I just keep seeing Dermot. I turned the TV off, because that way, Dermot couldn’t be as…present. But then I turned the radio on, and he was chatting to some (apparently) captivated presenter about something to do with…houses, I guess.
When I drove into Roscommon town, I realised this is getting out of control. I thought I saw Dermot everywhere…popping into a café, grinning on Main Street, chatting to two smitten ladies outside a supermarket. It can’t have been him, can it?
I wondered if there are two or even three Dermot Bannons. I mean, it would explain that omnipresence. Surely the celebrity architect hasn’t been cloned? I began to worry, not for myself, but for Marty Morrissey. If there’s more than one Dermot Bannon, Marty’s multiple broadcasting roles could be under threat.
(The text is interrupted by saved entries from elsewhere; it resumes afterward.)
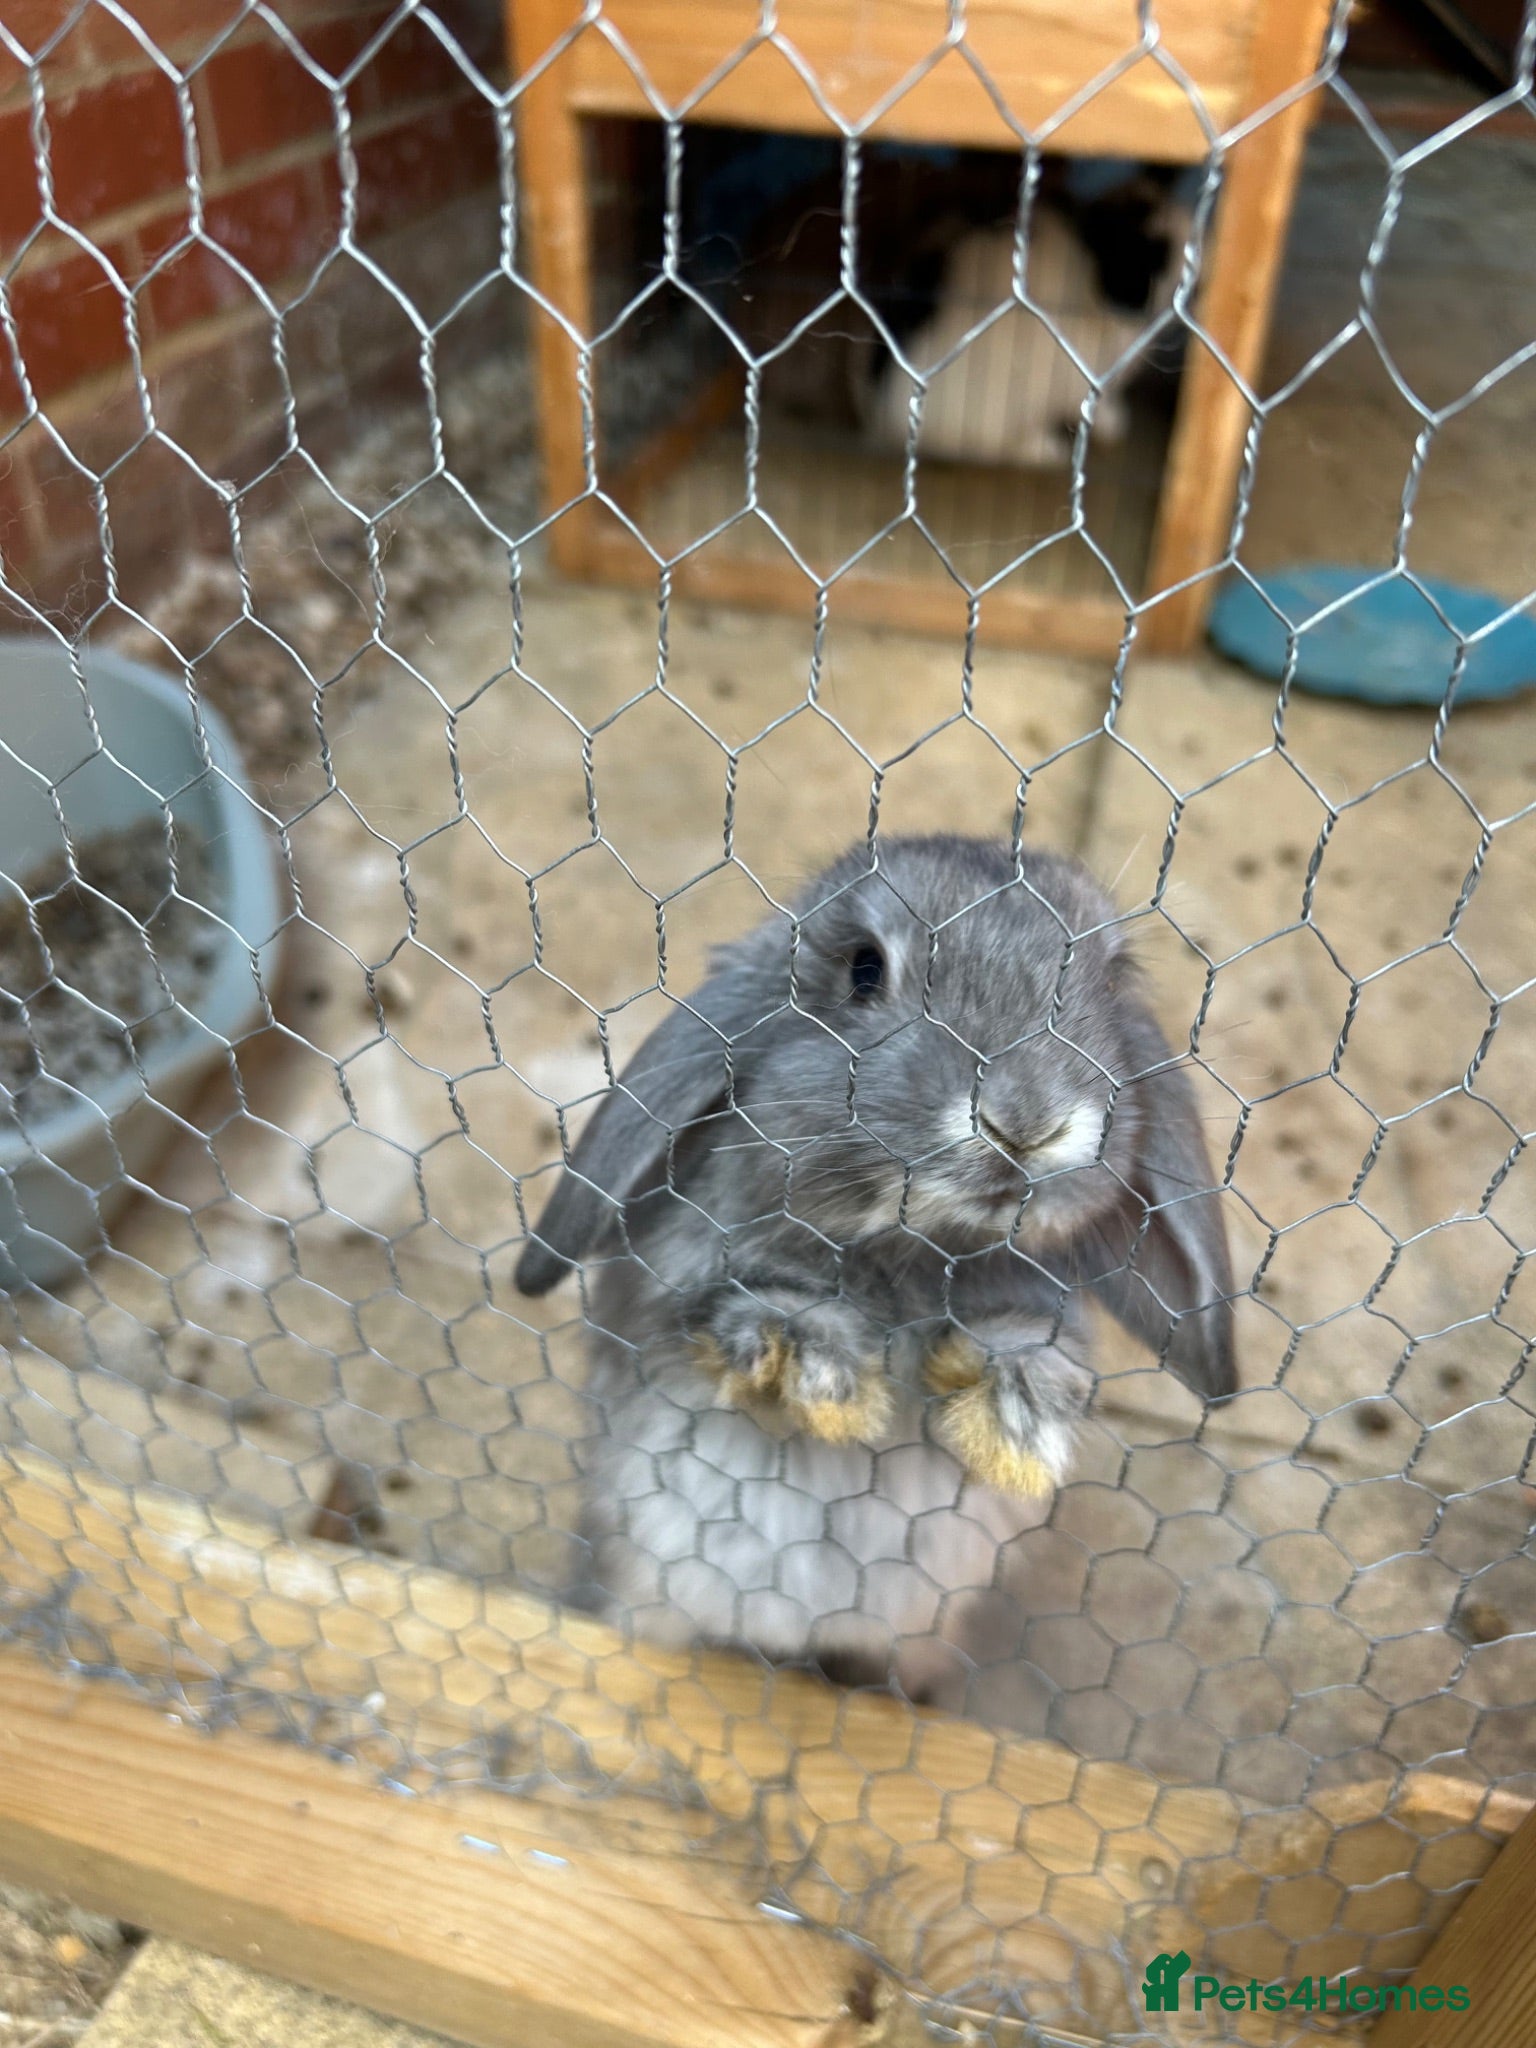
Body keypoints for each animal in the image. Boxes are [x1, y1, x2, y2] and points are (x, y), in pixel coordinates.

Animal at [515, 836, 1234, 1697]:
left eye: (1111, 980)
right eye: (864, 968)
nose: (1025, 1123)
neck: (917, 1247)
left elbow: (1027, 1344)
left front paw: (1018, 1418)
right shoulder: (677, 1304)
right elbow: (737, 1316)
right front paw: (821, 1372)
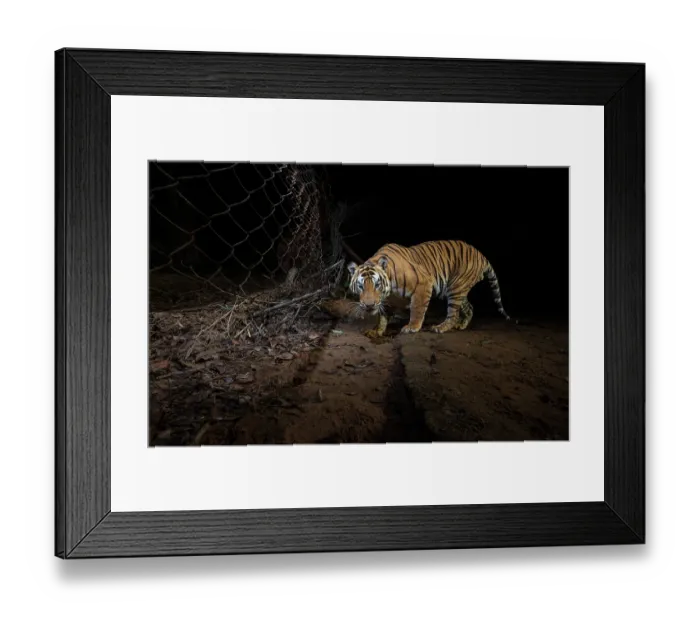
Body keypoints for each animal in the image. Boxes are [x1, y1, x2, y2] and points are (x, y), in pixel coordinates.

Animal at [347, 240, 513, 338]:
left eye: (377, 284)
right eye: (361, 286)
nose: (369, 305)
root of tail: (481, 254)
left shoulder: (424, 284)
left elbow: (417, 308)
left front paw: (412, 327)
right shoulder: (385, 300)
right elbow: (382, 315)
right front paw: (377, 331)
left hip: (455, 288)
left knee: (453, 313)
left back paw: (441, 327)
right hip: (458, 289)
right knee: (469, 307)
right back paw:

Later, on the RTE website, I saw even more Dermot; he was chatting to Angela Scanlon on some new chat show. Initially, I froze, then convinced myself to watch, in case there might be some profound insights.
Dermot revealed that he stole a tea towel from Daniel O’Donnell.
These relentless sightings of Dermot/Dermots are beginning to bug me. In every instance, he is gushing, saying ‘wow’ – and looking extremely satisfied with himself. It must be a recurring dream, mustn’t it?
Mutiny on Bounty
In this fast-moving world of bountiful breaking news, it’s hard to keep up with everything.
I gather however that there’s been a (sweet) storm in a tub over the revelation that Bounty Bars are to be removed from Celebrations’ tubs in the UK in the build-up to Christmas.
This unsavoury move is in response to consumer research which revealed that Britons get very annoyed to discover that Bounty Bars are inevitably the last ones left in the tub.
The good news for Bounty Bar fans in Ireland is that we are exempt from the Bounty banishment.
Two more thoughts: What a mouth-watering week on the PR front for Mars Wrigley (makers of ‘Celebrations’). Secondly, and I know it would be impossible to police, but surely the more pressing challenge relating to Christmas chocolates is the eternal issue of people eating all the ‘hard ones’ first?